When a line of the entries contains the word "format", report that line.

## Design files in plain text

==========

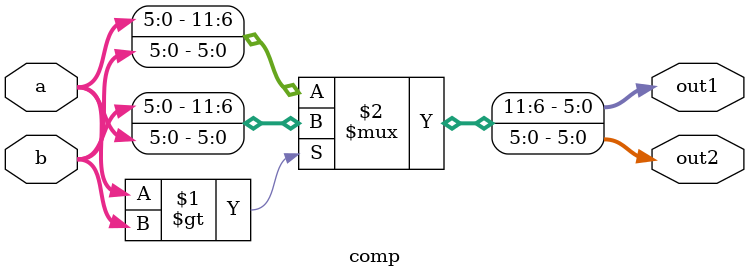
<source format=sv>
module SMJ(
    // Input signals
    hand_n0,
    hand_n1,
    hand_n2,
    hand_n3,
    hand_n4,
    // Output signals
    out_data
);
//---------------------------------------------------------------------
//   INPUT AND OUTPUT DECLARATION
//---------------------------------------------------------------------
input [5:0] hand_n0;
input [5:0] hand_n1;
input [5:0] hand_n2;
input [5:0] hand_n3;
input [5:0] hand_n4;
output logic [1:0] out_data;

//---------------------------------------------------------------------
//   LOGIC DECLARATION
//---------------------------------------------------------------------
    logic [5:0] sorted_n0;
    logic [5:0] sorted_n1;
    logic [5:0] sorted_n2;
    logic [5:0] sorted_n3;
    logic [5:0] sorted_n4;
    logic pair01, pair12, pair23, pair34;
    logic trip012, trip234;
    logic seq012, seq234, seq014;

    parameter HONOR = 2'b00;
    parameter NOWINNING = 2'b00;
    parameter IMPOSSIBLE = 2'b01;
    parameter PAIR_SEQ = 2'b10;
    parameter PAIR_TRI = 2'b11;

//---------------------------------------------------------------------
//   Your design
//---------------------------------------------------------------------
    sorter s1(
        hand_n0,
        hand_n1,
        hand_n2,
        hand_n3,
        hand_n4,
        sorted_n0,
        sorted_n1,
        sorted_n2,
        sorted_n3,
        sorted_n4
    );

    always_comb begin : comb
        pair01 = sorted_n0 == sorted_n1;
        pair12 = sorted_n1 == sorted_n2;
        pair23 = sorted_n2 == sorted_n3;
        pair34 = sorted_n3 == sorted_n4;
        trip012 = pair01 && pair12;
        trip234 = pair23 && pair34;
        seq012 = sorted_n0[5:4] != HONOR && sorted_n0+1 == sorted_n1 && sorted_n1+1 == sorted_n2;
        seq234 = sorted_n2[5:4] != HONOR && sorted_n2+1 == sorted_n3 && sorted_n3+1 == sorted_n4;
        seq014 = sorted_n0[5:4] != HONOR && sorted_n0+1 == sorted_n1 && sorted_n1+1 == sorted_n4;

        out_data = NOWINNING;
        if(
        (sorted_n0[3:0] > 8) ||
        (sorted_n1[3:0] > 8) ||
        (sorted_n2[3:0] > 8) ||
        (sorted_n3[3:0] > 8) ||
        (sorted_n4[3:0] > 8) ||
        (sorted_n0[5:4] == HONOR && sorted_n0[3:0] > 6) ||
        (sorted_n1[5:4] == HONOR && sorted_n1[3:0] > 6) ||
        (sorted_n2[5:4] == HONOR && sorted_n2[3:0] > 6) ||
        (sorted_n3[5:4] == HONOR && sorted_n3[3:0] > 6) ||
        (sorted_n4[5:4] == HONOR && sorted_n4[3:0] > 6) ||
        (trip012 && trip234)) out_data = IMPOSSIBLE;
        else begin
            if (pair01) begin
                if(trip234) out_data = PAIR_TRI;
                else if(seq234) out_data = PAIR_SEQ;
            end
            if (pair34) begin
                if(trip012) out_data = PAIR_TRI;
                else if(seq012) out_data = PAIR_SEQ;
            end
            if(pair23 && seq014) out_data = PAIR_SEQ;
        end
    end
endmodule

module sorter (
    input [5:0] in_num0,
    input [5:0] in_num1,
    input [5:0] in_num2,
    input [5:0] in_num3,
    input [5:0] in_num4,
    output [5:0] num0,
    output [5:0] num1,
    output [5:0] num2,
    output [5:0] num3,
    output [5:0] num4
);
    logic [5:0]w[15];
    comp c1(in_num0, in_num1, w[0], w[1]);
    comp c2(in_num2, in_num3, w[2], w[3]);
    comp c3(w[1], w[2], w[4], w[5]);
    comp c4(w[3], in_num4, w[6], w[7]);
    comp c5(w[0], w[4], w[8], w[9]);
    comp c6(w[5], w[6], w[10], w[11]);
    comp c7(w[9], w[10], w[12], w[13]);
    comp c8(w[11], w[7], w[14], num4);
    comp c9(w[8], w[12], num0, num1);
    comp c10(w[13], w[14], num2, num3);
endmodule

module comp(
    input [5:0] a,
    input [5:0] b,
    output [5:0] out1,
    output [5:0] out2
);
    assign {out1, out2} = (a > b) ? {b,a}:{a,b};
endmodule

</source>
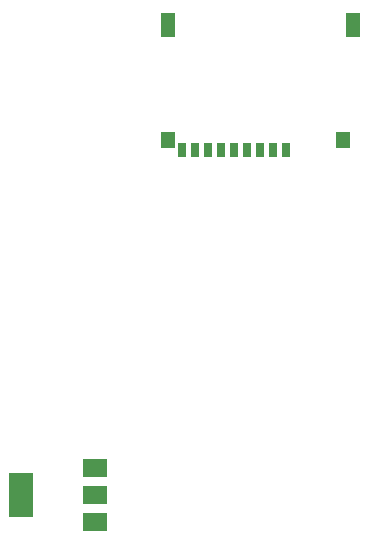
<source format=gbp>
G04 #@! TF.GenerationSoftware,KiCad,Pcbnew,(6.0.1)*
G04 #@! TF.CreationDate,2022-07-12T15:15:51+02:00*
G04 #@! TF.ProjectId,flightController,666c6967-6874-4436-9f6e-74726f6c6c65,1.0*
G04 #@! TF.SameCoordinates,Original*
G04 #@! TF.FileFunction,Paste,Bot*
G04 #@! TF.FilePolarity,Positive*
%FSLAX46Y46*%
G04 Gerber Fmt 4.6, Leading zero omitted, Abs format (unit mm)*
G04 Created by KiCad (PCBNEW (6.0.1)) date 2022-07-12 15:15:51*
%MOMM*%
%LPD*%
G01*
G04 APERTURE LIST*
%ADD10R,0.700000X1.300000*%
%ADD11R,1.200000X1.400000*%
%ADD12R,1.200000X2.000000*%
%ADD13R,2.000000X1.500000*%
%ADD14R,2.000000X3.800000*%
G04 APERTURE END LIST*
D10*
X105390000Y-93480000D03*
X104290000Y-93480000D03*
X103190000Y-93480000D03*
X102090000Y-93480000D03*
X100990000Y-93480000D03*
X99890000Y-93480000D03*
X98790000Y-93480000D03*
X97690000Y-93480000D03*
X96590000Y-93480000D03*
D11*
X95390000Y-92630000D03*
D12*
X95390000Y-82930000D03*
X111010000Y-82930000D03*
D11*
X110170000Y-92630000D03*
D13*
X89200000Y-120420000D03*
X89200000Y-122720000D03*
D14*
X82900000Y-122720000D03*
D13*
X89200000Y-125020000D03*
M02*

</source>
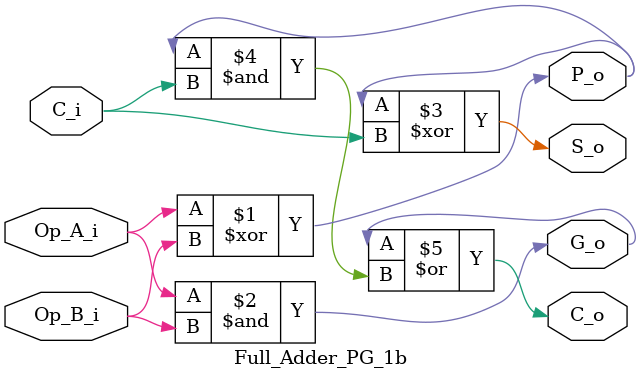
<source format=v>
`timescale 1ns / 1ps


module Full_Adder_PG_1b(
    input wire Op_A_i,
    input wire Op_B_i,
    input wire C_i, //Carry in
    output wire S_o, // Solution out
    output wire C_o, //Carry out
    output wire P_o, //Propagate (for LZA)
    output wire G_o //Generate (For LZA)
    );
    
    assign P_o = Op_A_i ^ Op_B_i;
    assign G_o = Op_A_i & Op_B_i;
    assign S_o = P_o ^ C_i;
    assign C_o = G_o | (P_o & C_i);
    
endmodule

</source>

==========

## Reply
<source format=sv>
<source format=gbp>
G04 Gerber Fmt 4.6, Leading zero omitted, Abs format (unit mm)*
<source format=v>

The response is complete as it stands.